Потому что мы пришли именно к тому месту, где несколько месяцев назад я нашел в снегу труп убитого человека. Правда, от него уже не осталось почти никаких видимых следов — впрочем, я не подходил слишком близко. Но собака стояла на том самом месте. И не просто стояла — она напряглась в стойке и, подняв голову к небу, завыла словно волк. В общем-то, я никогда не слышал и не видел с близкого расстояния воющего волка, но подумал именно так. Я не знаю, как воют волки, но этот собачий вой был похож на рыдания человека — да, дикие, но все же рыдания.

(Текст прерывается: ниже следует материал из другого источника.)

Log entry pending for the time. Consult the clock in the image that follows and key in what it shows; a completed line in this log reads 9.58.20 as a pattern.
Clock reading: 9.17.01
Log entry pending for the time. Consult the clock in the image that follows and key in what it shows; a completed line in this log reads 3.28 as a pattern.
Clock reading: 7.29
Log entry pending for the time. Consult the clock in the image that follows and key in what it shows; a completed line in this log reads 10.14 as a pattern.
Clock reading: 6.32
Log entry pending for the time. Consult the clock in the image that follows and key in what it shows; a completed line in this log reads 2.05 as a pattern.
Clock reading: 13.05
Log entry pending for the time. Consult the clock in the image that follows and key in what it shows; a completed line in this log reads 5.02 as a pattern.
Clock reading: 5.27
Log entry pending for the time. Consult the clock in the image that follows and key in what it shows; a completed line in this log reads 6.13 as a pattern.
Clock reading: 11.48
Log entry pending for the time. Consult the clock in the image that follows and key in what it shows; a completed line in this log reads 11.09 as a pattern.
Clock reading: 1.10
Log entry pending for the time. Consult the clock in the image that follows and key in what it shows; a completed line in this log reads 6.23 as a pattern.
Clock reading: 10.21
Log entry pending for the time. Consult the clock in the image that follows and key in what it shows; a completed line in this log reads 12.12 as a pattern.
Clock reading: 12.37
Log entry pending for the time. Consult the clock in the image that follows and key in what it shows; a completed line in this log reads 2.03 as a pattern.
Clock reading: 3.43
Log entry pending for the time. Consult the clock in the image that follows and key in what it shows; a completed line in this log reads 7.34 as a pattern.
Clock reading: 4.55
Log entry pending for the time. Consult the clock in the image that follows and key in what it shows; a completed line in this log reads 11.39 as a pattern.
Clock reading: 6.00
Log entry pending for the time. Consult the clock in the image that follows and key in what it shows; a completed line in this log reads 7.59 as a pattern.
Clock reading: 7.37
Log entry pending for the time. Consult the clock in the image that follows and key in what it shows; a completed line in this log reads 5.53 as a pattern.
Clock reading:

Наверное, я испытал бы ужас от этого воя, если бы передо мной не стоял мой самый близкий лесной друг. Почти человеческий плач, полный ужаса, потом — дикая скорбь, оплакивание, а в конце — тоска. Собака словно хотела мне показать, что не только знает страшную тайну убийства незнакомого человека, но и скорбит о нем. Хотя на какой-то миг этот вой вызвал во мне ужас от воспоминаний о странном убийстве, дикая скорбь Волчка была для меня и каким-то мудрым сигналом о том, что даже природа не может оставаться равнодушной к преступлениям человека. (Или я, по крайней мере, думал так — ведь что может быть равнодушнее, чем сама природа). Поэтому я возвращался в «Олени» в сопровождении Волчка, бегавшего вокруг меня, с теплым чувством разделенной дружбы, какое мне редко доводилось испытывать даже по отношению к самым близким людям.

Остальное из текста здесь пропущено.